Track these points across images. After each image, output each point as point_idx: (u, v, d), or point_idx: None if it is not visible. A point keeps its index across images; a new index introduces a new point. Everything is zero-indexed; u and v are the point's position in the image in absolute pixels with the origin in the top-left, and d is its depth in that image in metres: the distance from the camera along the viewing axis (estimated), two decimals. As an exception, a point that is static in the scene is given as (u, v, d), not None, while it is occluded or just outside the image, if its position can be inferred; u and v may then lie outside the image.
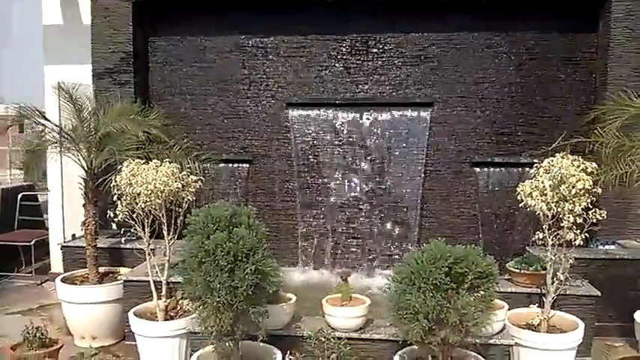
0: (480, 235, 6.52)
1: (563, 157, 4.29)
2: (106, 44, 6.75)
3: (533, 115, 6.53)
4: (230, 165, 6.89)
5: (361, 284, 5.94)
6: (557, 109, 6.49)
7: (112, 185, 4.83)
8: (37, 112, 5.82)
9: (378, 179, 6.71)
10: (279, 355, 4.21)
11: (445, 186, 6.68)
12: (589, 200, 4.26)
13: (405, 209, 6.67)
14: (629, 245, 5.89)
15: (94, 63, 6.79)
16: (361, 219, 6.75)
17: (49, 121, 5.82)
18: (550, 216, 4.26)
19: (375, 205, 6.72)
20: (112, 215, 4.77)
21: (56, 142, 5.72)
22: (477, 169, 6.58)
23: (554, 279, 4.41)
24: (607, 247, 5.82)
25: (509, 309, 4.57)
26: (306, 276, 6.65)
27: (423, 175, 6.62)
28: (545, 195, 4.21)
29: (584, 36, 6.42)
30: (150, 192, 4.54)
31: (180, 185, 4.67)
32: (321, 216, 6.83)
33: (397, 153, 6.67)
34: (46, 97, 7.06)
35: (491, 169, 6.54)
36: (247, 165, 6.91)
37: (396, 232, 6.66)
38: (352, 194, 6.75)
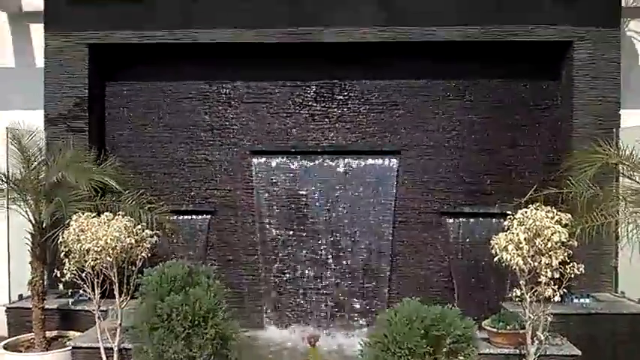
0: (454, 290, 6.31)
1: (537, 209, 4.15)
2: (60, 89, 6.45)
3: (500, 163, 6.47)
4: (191, 217, 6.58)
5: (330, 346, 5.64)
6: (525, 157, 6.44)
7: (60, 241, 4.46)
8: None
9: (346, 231, 6.46)
10: None
11: (415, 237, 6.50)
12: (565, 254, 4.10)
13: (374, 262, 6.42)
14: (604, 298, 5.77)
15: (46, 108, 6.48)
16: (329, 273, 6.47)
17: (-6, 170, 5.44)
18: (527, 271, 4.09)
19: (343, 258, 6.46)
20: (58, 274, 4.38)
21: (1, 192, 5.32)
22: (448, 220, 6.42)
23: (534, 338, 4.19)
24: (582, 300, 5.64)
25: (486, 371, 4.33)
26: (273, 338, 6.24)
27: (392, 226, 6.42)
28: (521, 249, 4.05)
29: (549, 84, 6.46)
30: (100, 249, 4.21)
31: (133, 241, 4.35)
32: (287, 271, 6.51)
33: (365, 203, 6.46)
34: (-7, 143, 6.66)
35: (462, 220, 6.39)
36: (209, 217, 6.60)
37: (366, 286, 6.39)
38: (319, 247, 6.48)
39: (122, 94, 6.78)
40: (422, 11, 6.15)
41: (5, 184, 5.35)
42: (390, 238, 6.40)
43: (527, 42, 6.15)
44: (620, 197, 4.38)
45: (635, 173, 4.55)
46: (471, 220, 6.34)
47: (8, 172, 5.51)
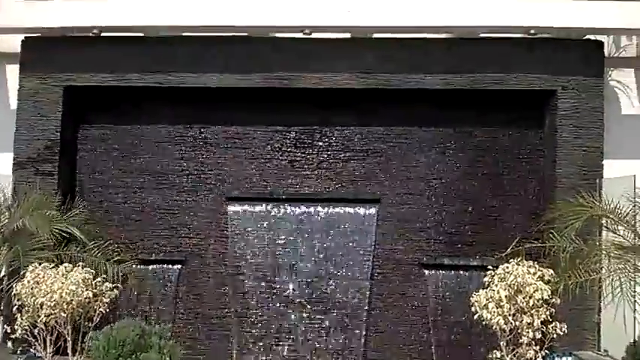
0: (432, 348, 6.02)
1: (518, 264, 3.97)
2: (32, 131, 6.27)
3: (482, 213, 6.32)
4: (159, 266, 6.28)
5: None
6: (507, 208, 6.29)
7: (13, 294, 4.19)
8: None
9: (322, 283, 6.20)
10: None
11: (393, 290, 6.25)
12: (547, 312, 3.90)
13: (350, 316, 6.13)
14: (587, 357, 5.49)
15: (16, 150, 6.28)
16: (303, 328, 6.14)
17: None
18: (508, 331, 3.87)
19: (319, 311, 6.16)
20: (8, 330, 4.09)
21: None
22: (427, 272, 6.20)
23: (515, 403, 3.95)
24: (564, 359, 5.38)
25: None
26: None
27: (369, 278, 6.18)
28: (502, 307, 3.85)
29: (532, 133, 6.38)
30: (54, 303, 3.96)
31: (91, 295, 4.10)
32: (259, 325, 6.18)
33: (342, 253, 6.24)
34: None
35: (441, 272, 6.17)
36: (179, 266, 6.31)
37: (341, 342, 6.06)
38: (293, 299, 6.18)
39: (95, 137, 6.60)
40: (405, 59, 6.11)
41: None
42: (368, 292, 6.15)
43: (510, 90, 6.11)
44: (604, 252, 4.20)
45: (619, 227, 4.40)
46: (451, 272, 6.12)
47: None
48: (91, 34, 6.21)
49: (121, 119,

****************************************

An answer containing only the lines from the one holding "41: (5, 184, 5.35)" through the close of the entries above, reproduced exactly and stripped of pictures, is expected.

41: (5, 184, 5.35)
42: (390, 238, 6.40)
43: (527, 42, 6.15)
44: (620, 197, 4.38)
45: (635, 173, 4.55)
46: (471, 220, 6.34)
47: (8, 172, 5.51)
0: (432, 348, 6.02)
1: (518, 264, 3.97)
2: (32, 131, 6.27)
3: (482, 213, 6.32)
4: (159, 266, 6.28)
5: None
6: (507, 208, 6.29)
7: (13, 294, 4.19)
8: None
9: (322, 283, 6.20)
10: None
11: (393, 290, 6.25)
12: (547, 312, 3.90)
13: (350, 316, 6.13)
14: (587, 357, 5.49)
15: (16, 150, 6.28)
16: (303, 328, 6.14)
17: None
18: (508, 331, 3.87)
19: (319, 311, 6.16)
20: (8, 330, 4.09)
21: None
22: (427, 272, 6.20)
23: (515, 403, 3.95)
24: (564, 359, 5.38)
25: None
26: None
27: (369, 278, 6.18)
28: (502, 307, 3.85)
29: (532, 133, 6.38)
30: (54, 303, 3.96)
31: (91, 295, 4.10)
32: (259, 325, 6.18)
33: (342, 253, 6.24)
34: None
35: (441, 272, 6.17)
36: (179, 266, 6.31)
37: (341, 342, 6.06)
38: (293, 299, 6.18)
39: (95, 137, 6.60)
40: (405, 59, 6.11)
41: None
42: (368, 292, 6.15)
43: (510, 90, 6.11)
44: (604, 252, 4.20)
45: (619, 227, 4.40)
46: (451, 272, 6.12)
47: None
48: (91, 34, 6.21)
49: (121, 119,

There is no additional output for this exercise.